ERECTOR SPINAE PLANE BLOCK
Before understanding the concept of Erector Spinae Plane Block, one must first have comprehensive knowledge of the erector spinae. The erector spinae refer to three indermediate intrinsic muscles of the back- the iliocostalis, longissimus and spinalis. Together, these muscles form a column, known as the erector spinae. These muscles lay posterolaterally to the spinal column, between the spinous processes of the vertebrae and the costal angle of the ribs.
What’s Erector Spinae Plane Block?
The erector spinae plane (ESP) block refers to a new interfascial technique used to provide analgesia (loss of pain sensation) for chronic pain in the thoracic region. It consists of an injection of local anesthetic in a plane between the erector spinae muscles and the transverse processes of the vertebrae. This plane refers to the erector spinae plane. ESP block requires certain medical personnel; an anesthesiologist with knowledge and experience in regional anesthesia, A nurse or physician for assistance. Equipment required for this procedure includes;
- An antiseptic/disinfectant used for skin disinfection before surgery and sterilization of surgical instruments, such as chlorhexidine gluconate
- Sterile gloves, hair cover, mask
- A convex or curved linear probe, used for thoraco-abdominal scans
- ESP block local anesthetic solution (preferably 0.25% bupivacaine or 0.5% ropivacaine 20 to 30ml)
- Standard epidural catheter tray with a 3ml syringe with lidocaine 1% on a 25-gauge needle, 18-gauge Tuohy needle, and an epidural catheter (in the case of continuous infusion)
Methods of ESP Block
The procedure involves two methods; superficial needle or deep needle method.
In superficial needle approach, the specialist injects a drug between the rhomboid major muscle and erector spinae muscle.

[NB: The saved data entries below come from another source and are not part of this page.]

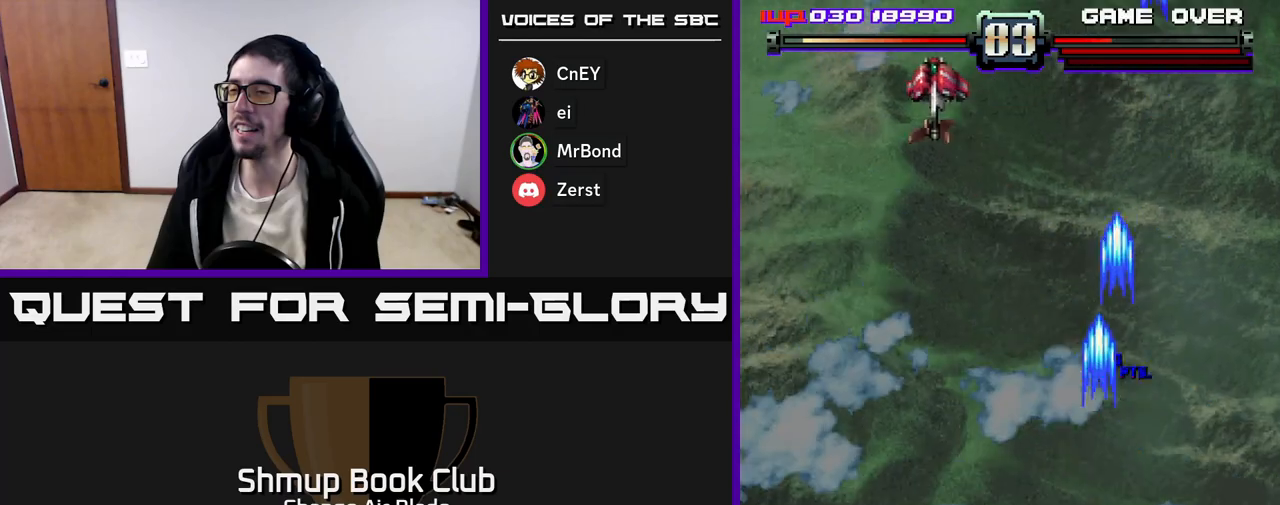
{"buttons": ["A", "DPAD_LEFT"], "left_stick": "center", "right_stick": "center", "events": [[117, "DPAD_DOWN", "down"], [317, "DPAD_DOWN", "up"]]}
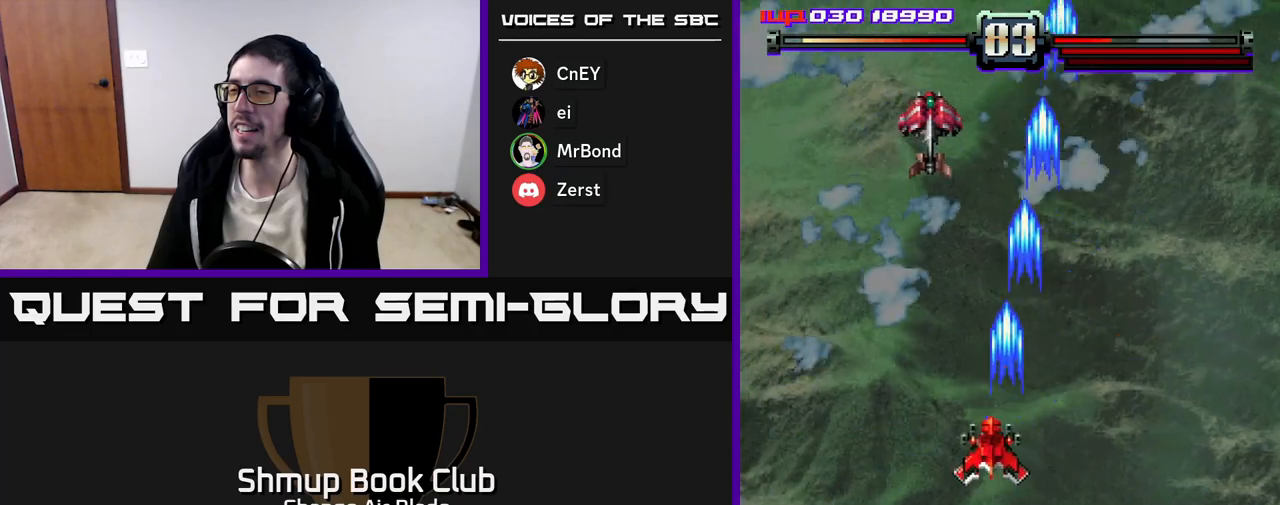
{"buttons": ["A", "DPAD_DOWN"], "left_stick": "center", "right_stick": "center", "events": [[100, "DPAD_DOWN", "down"], [167, "DPAD_LEFT", "up"]]}
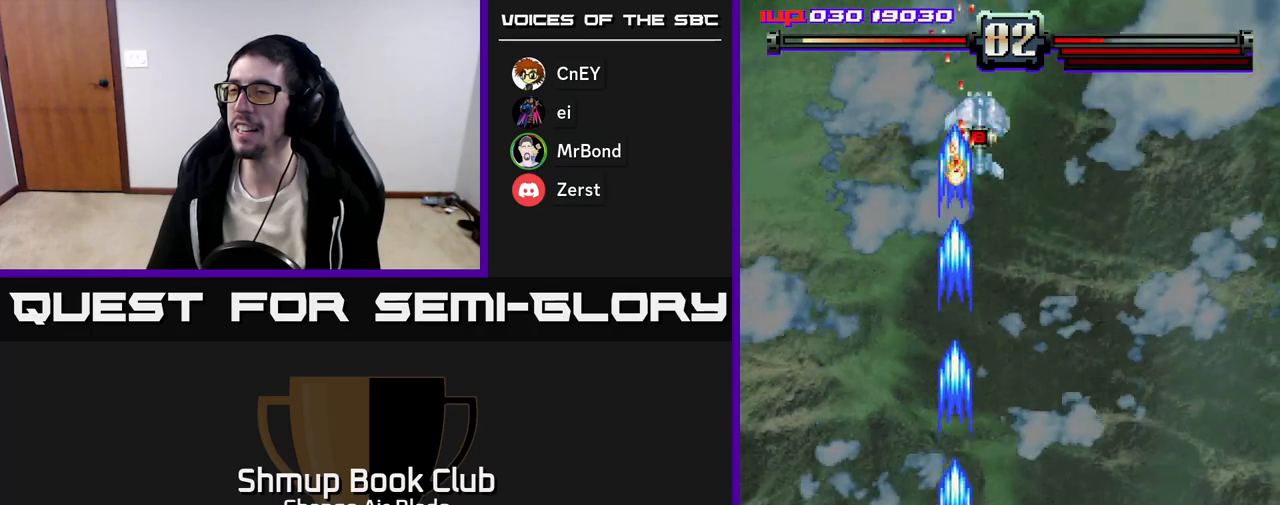
{"buttons": ["A"], "left_stick": "center", "right_stick": "center", "events": [[117, "DPAD_RIGHT", "down"], [167, "DPAD_DOWN", "up"], [483, "DPAD_RIGHT", "up"]]}
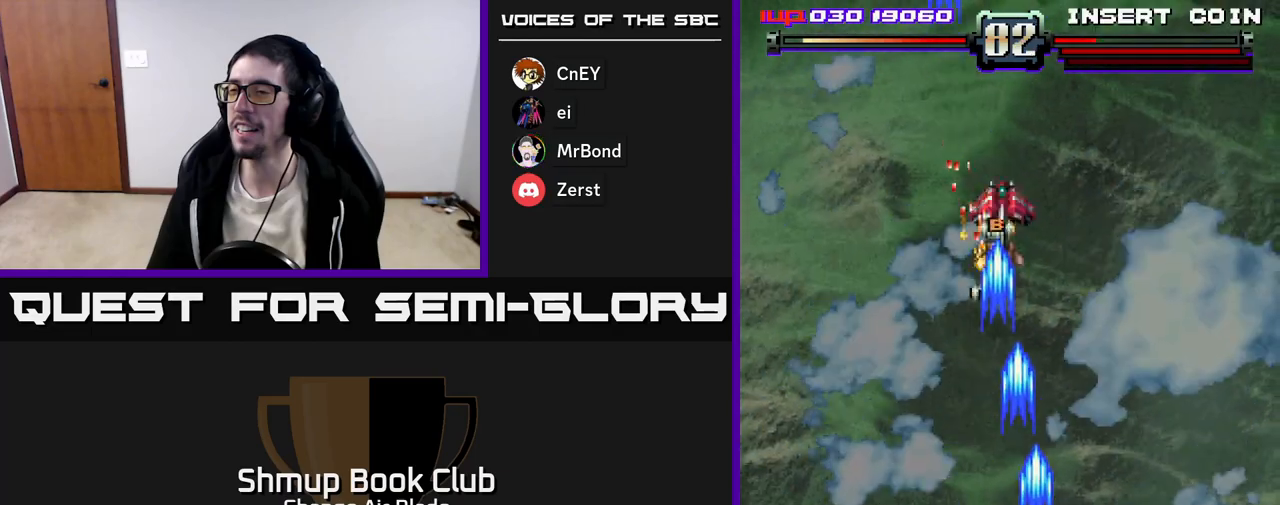
{"buttons": ["A", "DPAD_UP"], "left_stick": "center", "right_stick": "center", "events": [[33, "DPAD_LEFT", "down"], [150, "DPAD_UP", "down"], [167, "DPAD_LEFT", "up"]]}
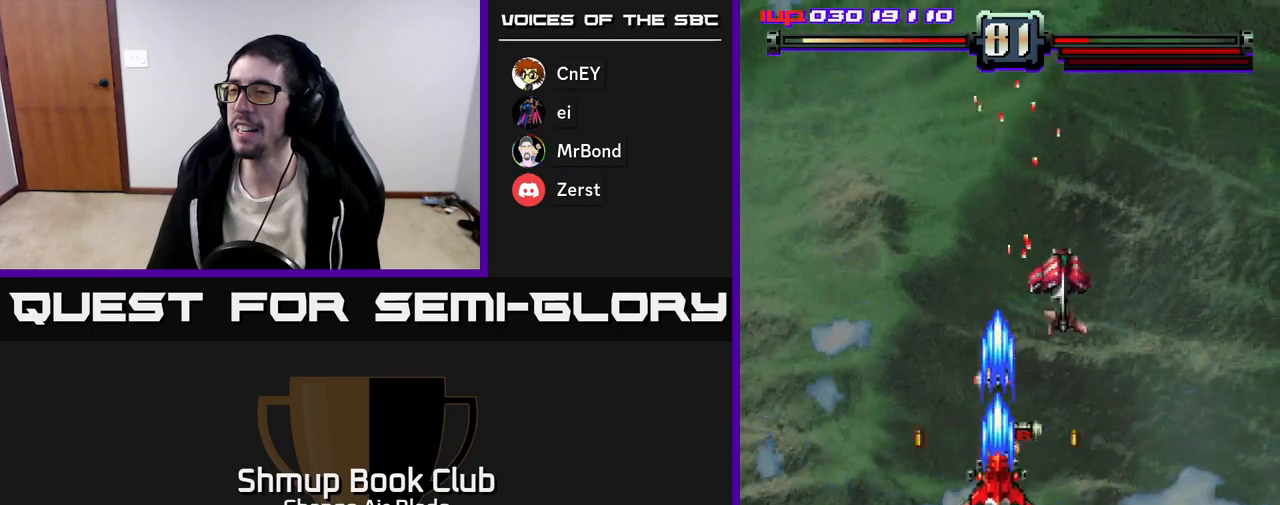
{"buttons": ["A", "DPAD_DOWN", "DPAD_LEFT"], "left_stick": "center", "right_stick": "center", "events": [[67, "DPAD_UP", "up"], [100, "DPAD_DOWN", "down"], [133, "DPAD_RIGHT", "down"], [200, "DPAD_DOWN", "up"], [317, "DPAD_DOWN", "down"], [367, "DPAD_RIGHT", "up"], [400, "DPAD_LEFT", "down"]]}
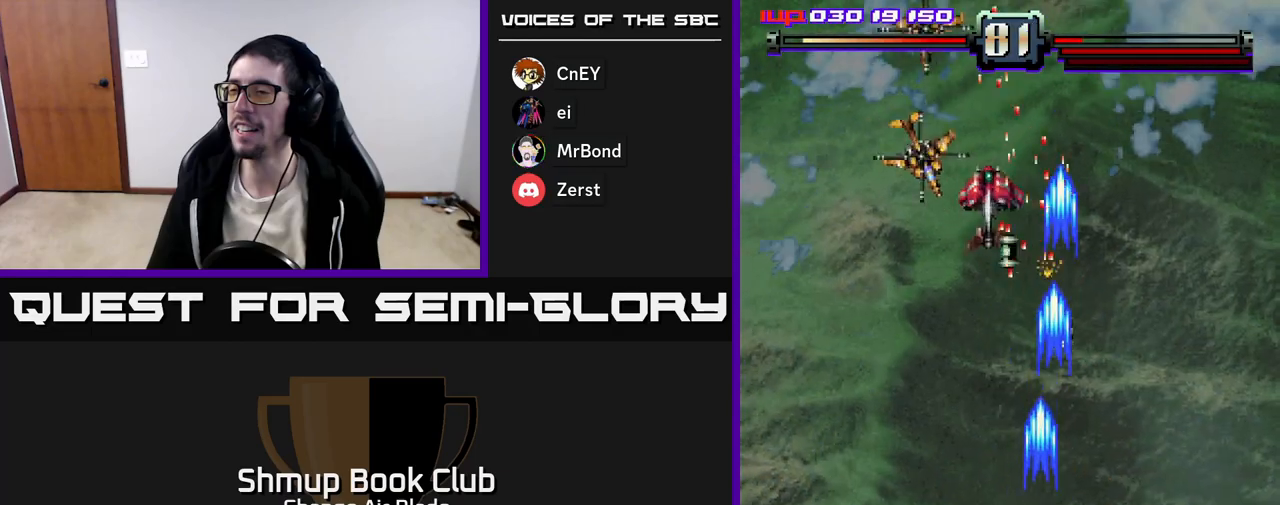
{"buttons": ["A", "DPAD_LEFT"], "left_stick": "center", "right_stick": "center", "events": [[217, "DPAD_LEFT", "up"], [267, "DPAD_LEFT", "down"], [350, "DPAD_DOWN", "up"]]}
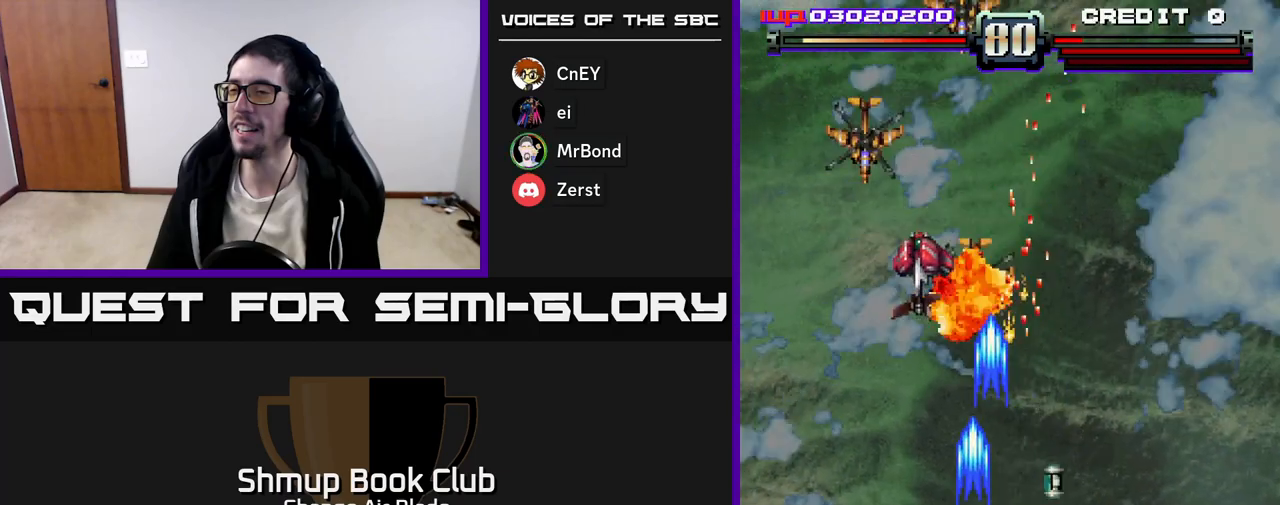
{"buttons": ["A", "DPAD_RIGHT"], "left_stick": "center", "right_stick": "center", "events": [[33, "DPAD_LEFT", "up"], [100, "DPAD_RIGHT", "down"], [183, "DPAD_RIGHT", "up"], [217, "DPAD_LEFT", "down"], [450, "DPAD_LEFT", "up"], [467, "DPAD_RIGHT", "down"]]}
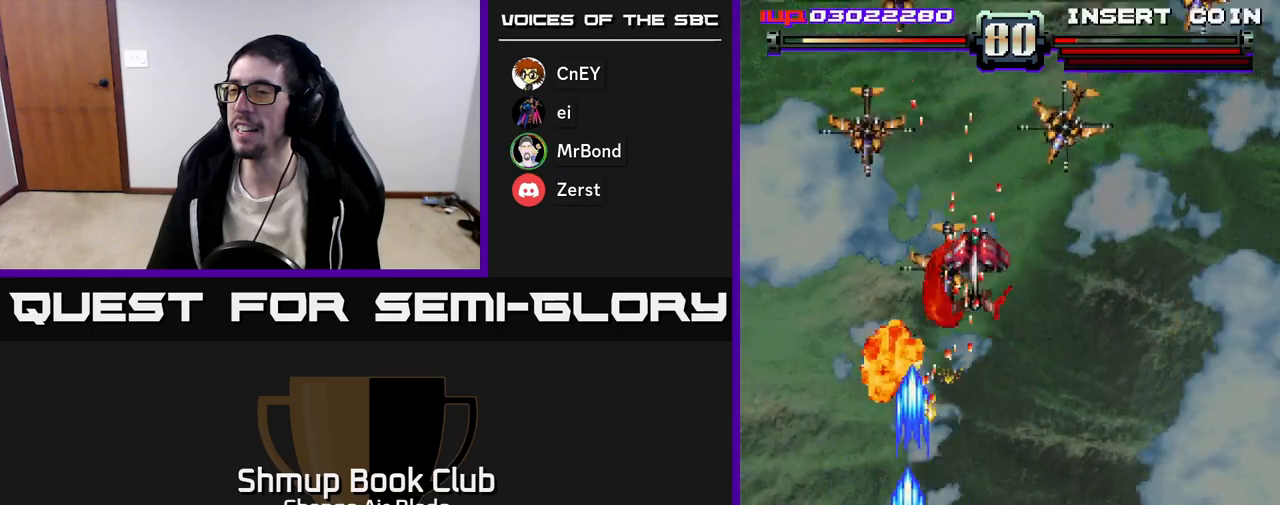
{"buttons": ["A", "DPAD_LEFT"], "left_stick": "center", "right_stick": "center", "events": [[267, "DPAD_RIGHT", "up"], [317, "DPAD_LEFT", "down"]]}
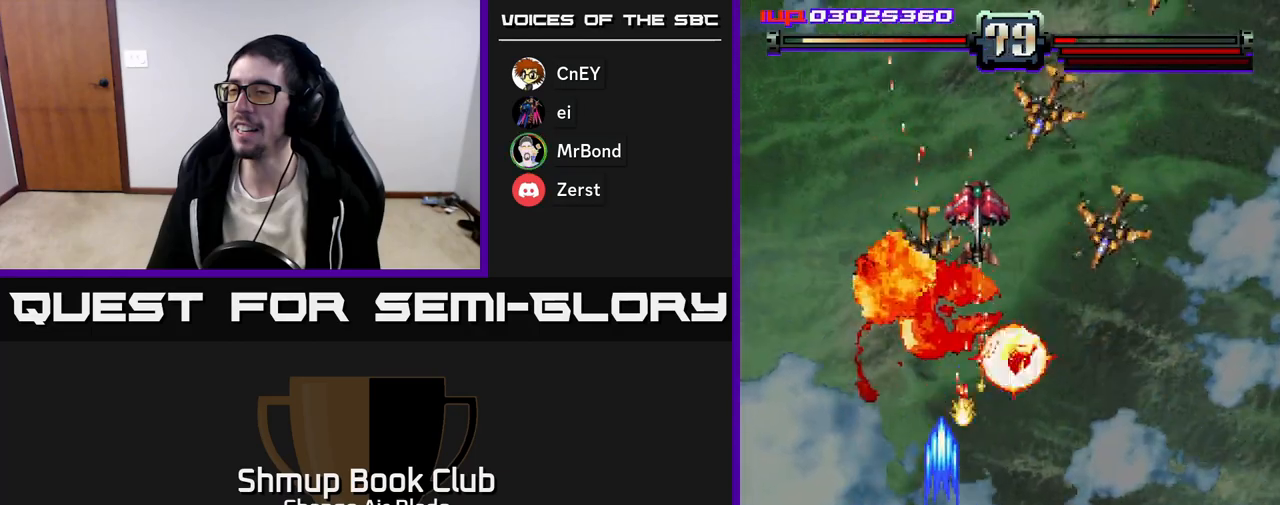
{"buttons": ["A"], "left_stick": "center", "right_stick": "center", "events": [[67, "DPAD_LEFT", "up"], [100, "DPAD_RIGHT", "down"], [500, "DPAD_RIGHT", "up"]]}
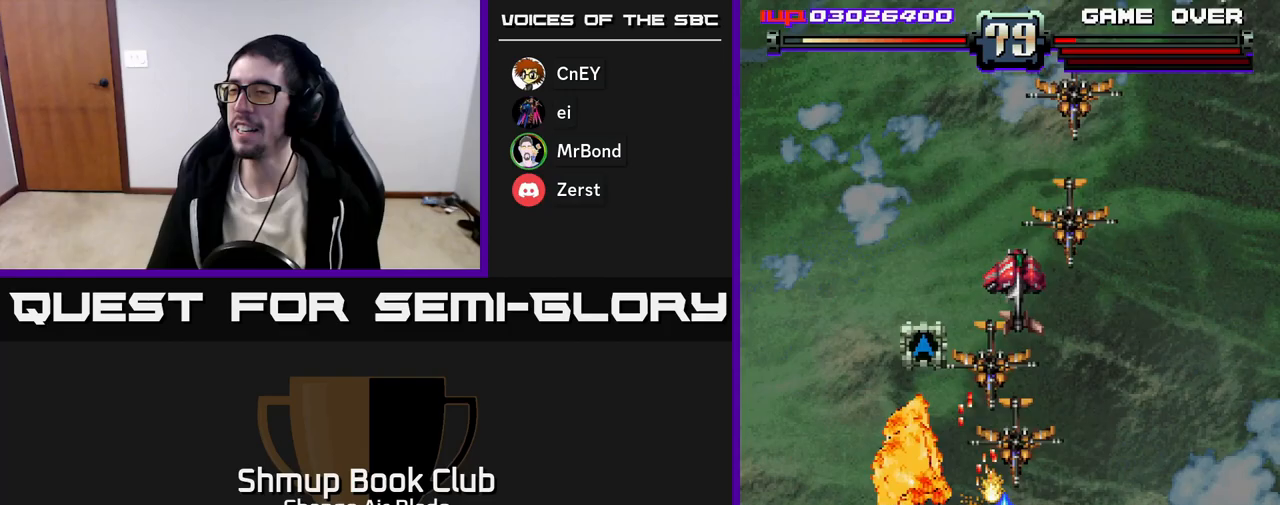
{"buttons": ["A", "DPAD_RIGHT"], "left_stick": "center", "right_stick": "center", "events": [[33, "DPAD_LEFT", "down"], [167, "DPAD_DOWN", "down"], [167, "DPAD_LEFT", "up"], [183, "DPAD_RIGHT", "down"], [200, "DPAD_DOWN", "up"]]}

This technique comes with numerous applications. Its applications range from control of acute postoperative pain to chronic pain.
The deep needle approach presents as a more recommendable method during injection of a drug closer to the costotransverse foramina and origin of dorsal and ventral rami. This approach proves to have effect at the origin of the spinal nerves, based on cadaveric and contrast research.
After the injection of dye into the interfascial plane deep to erector spinae muscle bilaterally, observations showed craniocaudal spread of the dye from C7 to T8 on the right side. From T1 to T8 on the left side, the same occurred in the paraspinous gutter with lateral spread to the transverse processes at all levels. Studies also showed the dye spread slightly beyond the costotransverse junctions at T3 to T6 vertebral levels on the right and T4 to T8 on the left. Cadaveric studies have also shown that a block at T5 level proves sufficient to have unilateral multidermatomal sensory block extending from T1 to L3. This block serves the purpose of a paravertebral block without risk of injury to the pleura.
Before Initiating the procedure, one must acquire consent from the patient, informing the patient on the benefits of this procedure, as well as the possible complications. Also, the anesthesiologist must confirm certain parameters, such as the type of procedure, side, location of the procedure and ensure the absence of complications.
Medical personnel must follow patient monitoring measures such as blood pressure measurement, continuous monitoring of ECG and oxygen saturation (pulse oximetry). Normal level of oxygen usually ranges from 95% or higher. Patients should have prepping performed with chlorhexidine gluconate and sterile conditions maintained throughout the duration of the procedure.
Post-operation, ruling out certain complications should come into consideration. Complications may prove rare, because of the distance between the site of injection and the pleura, major blood vessels and the spinal cord. The primary complications may include infection at the site of needle insertion, pleural puncture, pneumothorax, toxicity or allergic reactions to local anesthetic, and vascular puncture. However, because of little publicized data, carrying out more research will prove instrumental to gaining better understanding of the safety, complication rates, and effectiveness of this procedure.
ESP block has proven use by anesthesiologists to provide loss of pain sensation for a variety of conditions ranging from chronic back ache to pain following hip surgery. Continuous ESP research has commenced to determine if ESP blocks lead to a significant decline in opioid consumption, lower body pain and duration of hospital stay.
- Forero M, Adhikary SD, Lopez H, Tsui C, Chin KJ. The Erector Spinae Plane Block: A Novel Analgesic Technique in Thoracic Neuropathic Pain. Reg Anesth Pain Med. 2016 Sep-Oct.